Calls to mobilise Ghanaian capital to finance exploration in the Voltaian Basin have reignited debate over the country’s upstream petroleum strategy, with energy policy experts arguing that governance and project sequencing should take precedence over domestic fundraising.
The discussion comes just days after the Ghana National Petroleum Corporation (GNPC) renewed its appeal for strategic partners to help unlock the Voltaian Basin, which is estimated to hold more than 11 billion barrels of oil equivalent resources. During the West Africa Gas Summit in Accra, GNPC Deputy Chief Executive Officer Hamis Ussif described the basin as one of Ghana’s most promising untapped petroleum frontiers and said the corporation was positioning itself to attract investment into the vast onshore resource.
While few dispute the basin’s long-term potential, analysts argue that expectations surrounding its contribution to Ghana’s immediate energy future need to be tempered by technical realities.
Ghana’s crude oil production has declined steadily over the past five years, falling from a peak of about 71.4 million barrels in 2019 to a projected 36 million barrels in 2026, according to figures cited by the Public Interest and Accountability Committee (PIAC) and industry reports.
Against that backdrop, some observers have suggested that greater Ghanaian ownership of future petroleum projects could help reverse the country’s production decline.
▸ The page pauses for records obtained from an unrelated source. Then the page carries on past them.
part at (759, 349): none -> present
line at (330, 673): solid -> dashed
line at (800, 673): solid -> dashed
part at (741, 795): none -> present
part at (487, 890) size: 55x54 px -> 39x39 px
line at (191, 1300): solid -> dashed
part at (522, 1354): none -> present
However, experts say linking domestic capital mobilisation directly to the Voltaian Basin overlooks the lengthy timelines associated with frontier exploration.
We have the assets. What we lack is accountability and sequencing.
Justice Ohene-Akoto, Executive Director, Africa Sustainable Energy Centre (ASEC).
Frontier Basin Still Years From Production
Unlike Ghana’s producing offshore fields, the Voltaian Basin remains at an early stage of exploration.
GNPC Explorco has indicated that the basin’s first stratigraphic well since 1974 is expected to be drilled later this year. The well is intended primarily to gather geological data and assess the basin’s subsurface characteristics rather than produce commercial quantities of oil.
That distinction is important because successful exploration would still need to be followed by appraisal drilling, reserve certification, field development planning, regulatory approvals and major infrastructure investment before commercial production could begin.

The Africa Sustainable Energy Centre (ASEC) estimates that, even under favourable conditions, commercial production from the basin is unlikely before 2033 to 2036.
That means the Voltaian Basin is unlikely to provide a near-term solution to Ghana’s declining crude output.
Governance Questions Remain
Beyond questions about timing, analysts have also pointed to governance concerns surrounding upstream petroleum financing.
The Africa Centre for Energy Policy (ACEP) has previously noted that GNPC spent more than US$120 million on seismic data acquisition in the Voltaian Basin without drilling a well, despite an earlier budget that had envisaged both seismic work and drilling.
Separately, ASEC has raised concerns over GNPC Explorco’s financial management, including allegations relating to lifting proceeds and expenditure approvals. Those issues have featured in broader discussions about governance within Ghana’s petroleum sector.

For analysts, the debate is not about whether Ghanaians should own a larger share of their natural resources, but whether stronger governance structures should precede efforts to mobilise domestic savings for high-risk exploration projects.
Any initiative seeking to attract local institutional or retail investors, they argue, would likely require greater transparency, stronger accountability mechanisms and clearly defined investment frameworks to build confidence.
Existing Assets May Offer Quicker Returns
Some experts believe Ghana’s immediate priority should instead focus on assets that are closer to commercial development.
ASEC has argued that the West Cape Three Points Block 2, estimated to contain around 1.5 billion barrels of resources, together with ongoing investments in the Jubilee and TEN fields, offers a more realistic pathway for stabilising production over the medium term.

The organisation has also pointed to the approximately US$3.5 billion in planned investment already committed to Ghana’s existing offshore fields as projects that could deliver measurable production gains much sooner than frontier exploration.
That perspective suggests Ghana’s upstream strategy should balance long-term exploration with maximising value from producing and near-producing assets.
Balancing Ambition With Reality

There is broad agreement across the industry that the Voltaian Basin represents an important long-term opportunity for Ghana.
Developing a new petroleum basin could diversify the country’s hydrocarbon portfolio, expand economic activity into inland regions and create new opportunities for local businesses, engineers and service providers.
However, experts caution that expectations should remain grounded in the realities of petroleum exploration, where discoveries are uncertain and commercial development often takes more than a decade.
The broader debate therefore extends beyond financing.
It raises questions about governance, institutional capacity, project sequencing and how Ghana balances investment between frontier exploration and assets capable of delivering nearer-term production.
As policymakers continue pursuing greater local participation in the petroleum sector, analysts say success will depend not only on who provides the capital, but also on how effectively projects are managed and how transparently public resources are governed.
For Ghana’s energy sector, the challenge is to ensure that long-term ambition is matched by strong institutions, sound financial management and realistic expectations about when new petroleum resources can begin contributing to national development.